Emerging technologies in managing disruptive changes of Covid-19

30 June 2020

Covid-19 has created an unprecedented situation with unimaginable consequences on businesses. A disruptive change that highlights the usefulness of emerging technologies when millions of the world’s workforces rely on technology to work virtually and businesses scramble to migrate their operations online. Innovative technologies make it possible for society to continue to connect, enabling employees to work remotely using online tools, video platforms and accentuates the urgency for adoption of transformative technologies by enterprises.

Before the pandemic, innovative technologies were slow in adoption and utilisation being viewed by enterprises as discretionary expenses and not critical to business strategies. Covid-19 has highlighted the role and importance of emerging technologies that is crucial to the response and management of the extremely volatile business environment although innovative technologies has been evolving and accelerating in the past decade.

Top emerging technologies available but are slow in adoption include Automation, IoT, robotics, AI, 5G, AR-VR and blockchain technology.

During the pandemic, AI has been critical in helping medical and public health authorities in providing vital insights, decision intelligence and impact of countermeasures, by enabling resource planning, finding treatments, and managing the spread predictions as well as identifying threats and vulnerabilities in society.

Emerging technologies have significant impact by enabling data to be shared in real-time, supporting health agencies with real-world evidence (RWE) from observational studies and containment strategies to assess potential approaches to fight the COVID-19 spread.

The most impactful of emerging technologies in managing the Covid-19 pandemic are RWE, telemedicine, AI, robotics, 3D printing, biometrics, Function-as-a-Service (FaaS), and quantum computing. The key innovations encompass:

  • AI- enterprise to take advantage of the power of AI, analytics and automation working together delivering the values of speed, scale, and convenience
  • Infrastructure and Connectivity – 5G/6G- optimizing networks for low latency, high reliability, high capacity, minimizing costs, making possible for low latency applications like AR/VR, vehicular communications, robotics, haptic communications
  • IoT-connecting all smart devices
  • Function as a service (FaaS) with apps to scale real time
  • Biometrics
  • AR-VR- functions -Augmented data management uses ML and AI techniques to optimise and improve operations
  • Cloud services and Quantum computing –process and analyse big data and key to leveraging machine learning, Natural language processing (NLP) in delivering speech to tech and tech to speech
  • 3D printing
  • Blockchain – provides full lineage of assets and transactions and transparency for complex networks of participants.

Business leaders have acknowledged the transformative shift with irreversible disruptive changes and an inflection point is underway with convergence of emerging and transformative technologies powering the economy.

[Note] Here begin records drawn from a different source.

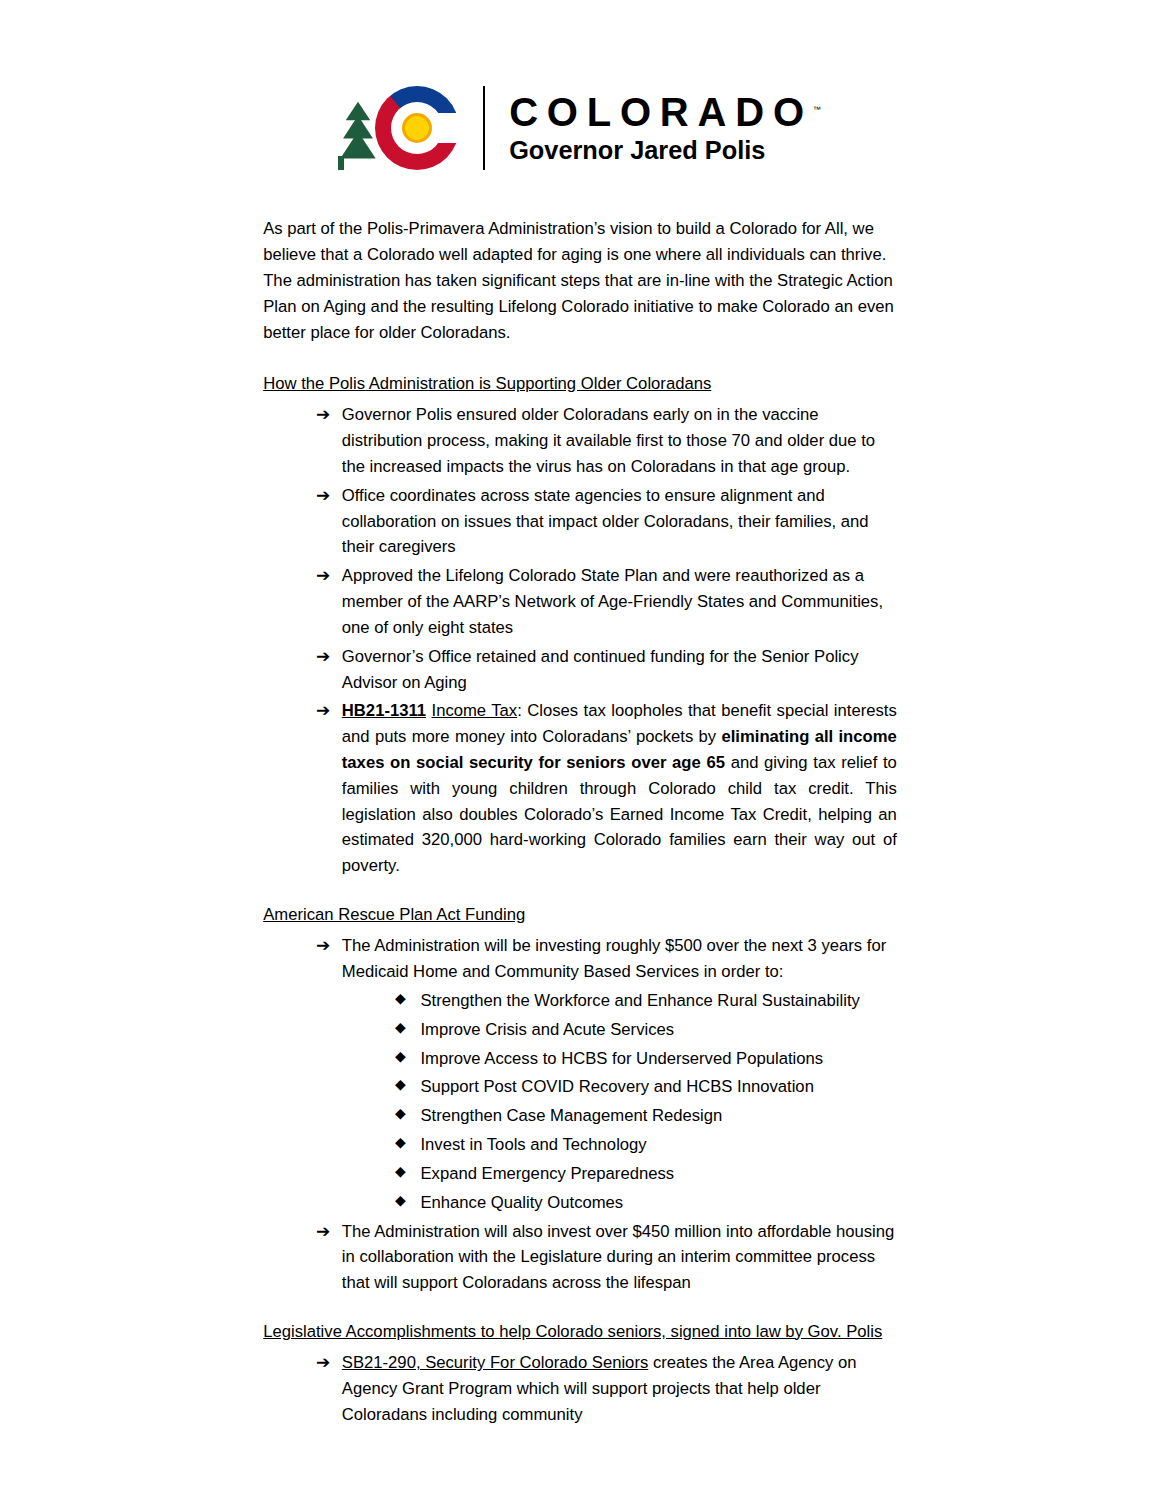COLORADO™
Governor Jared Polis
As part of the Polis-Primavera Administration’s vision to build a Colorado for All, we believe that a Colorado well adapted for aging is one where all individuals can thrive. The administration has taken significant steps that are in-line with the Strategic Action Plan on Aging and the resulting Lifelong Colorado initiative to make Colorado an even better place for older Coloradans.
How the Polis Administration is Supporting Older Coloradans
Governor Polis ensured older Coloradans early on in the vaccine distribution process, making it available first to those 70 and older due to the increased impacts the virus has on Coloradans in that age group.
Office coordinates across state agencies to ensure alignment and collaboration on issues that impact older Coloradans, their families, and their caregivers
Approved the Lifelong Colorado State Plan and were reauthorized as a member of the AARP’s Network of Age-Friendly States and Communities, one of only eight states
Governor’s Office retained and continued funding for the Senior Policy Advisor on Aging
HB21-1311 Income Tax: Closes tax loopholes that benefit special interests and puts more money into Coloradans’ pockets by eliminating all income taxes on social security for seniors over age 65 and giving tax relief to families with young children through Colorado child tax credit. This legislation also doubles Colorado’s Earned Income Tax Credit, helping an estimated 320,000 hard-working Colorado families earn their way out of poverty.
American Rescue Plan Act Funding
The Administration will be investing roughly $500 over the next 3 years for Medicaid Home and Community Based Services in order to:
Strengthen the Workforce and Enhance Rural Sustainability
Improve Crisis and Acute Services
Improve Access to HCBS for Underserved Populations
Support Post COVID Recovery and HCBS Innovation
Strengthen Case Management Redesign
Invest in Tools and Technology
Expand Emergency Preparedness
Enhance Quality Outcomes
The Administration will also invest over $450 million into affordable housing in collaboration with the Legislature during an interim committee process that will support Coloradans across the lifespan
Legislative Accomplishments to help Colorado seniors, signed into law by Gov. Polis
SB21-290, Security For Colorado Seniors creates the Area Agency on Agency Grant Program which will support projects that help older Coloradans including community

Thus, it is critical for a rapid adoption of new business model to thrive again.

The challenges involved for businesses in their roadmap to innovate and reset post Covid-19; require preparation, familiarisation, practice, adoption, and utilisation as key to trajectory of successful digital transformation. 

According to recent research (Lee S 2019), acceleration and connectivity are key for adoption but other essential organisational capabilities to consider include:

  • Mindset of innovative technologies adoption, re-skilling capabilities, sense of urgency acceleration of utilisation
  • Collaboration with industry ecosystems
  • Progressive adoption of innovative technologies and onboarding new skills
  • customer focused services – using data, collaboration AI data analytics
  • managing disruptive constraints – privacy issues, cyber security, risk, policies and governance
  • Improvements in connectivity -(5G, WiFi 6), compute capabilities (cloud, edge, machine learning), smart automation (RPA, AI), and intuitive user interfaces (conversational AI, gesture analysis, AR)

The world beyond Covid-19 requires a smarter, faster infrastructure and connectivity that encompass the convergence of technologies and dissolution of boundaries of business and consumer networks.  Acceleration and right platforms are crucial as opportunities exist in digital platform optimisation. In response, it is imperative to act urgently or risk being left behind as the future will be less secure, more unreliable, and potentially very costly to support these evolving needs (Lee S 2019).

Reference.

Lee, S. 2019, ‘Digital Disruption: An Australian Context of Managing Disruptive Change in the Energy Industry’.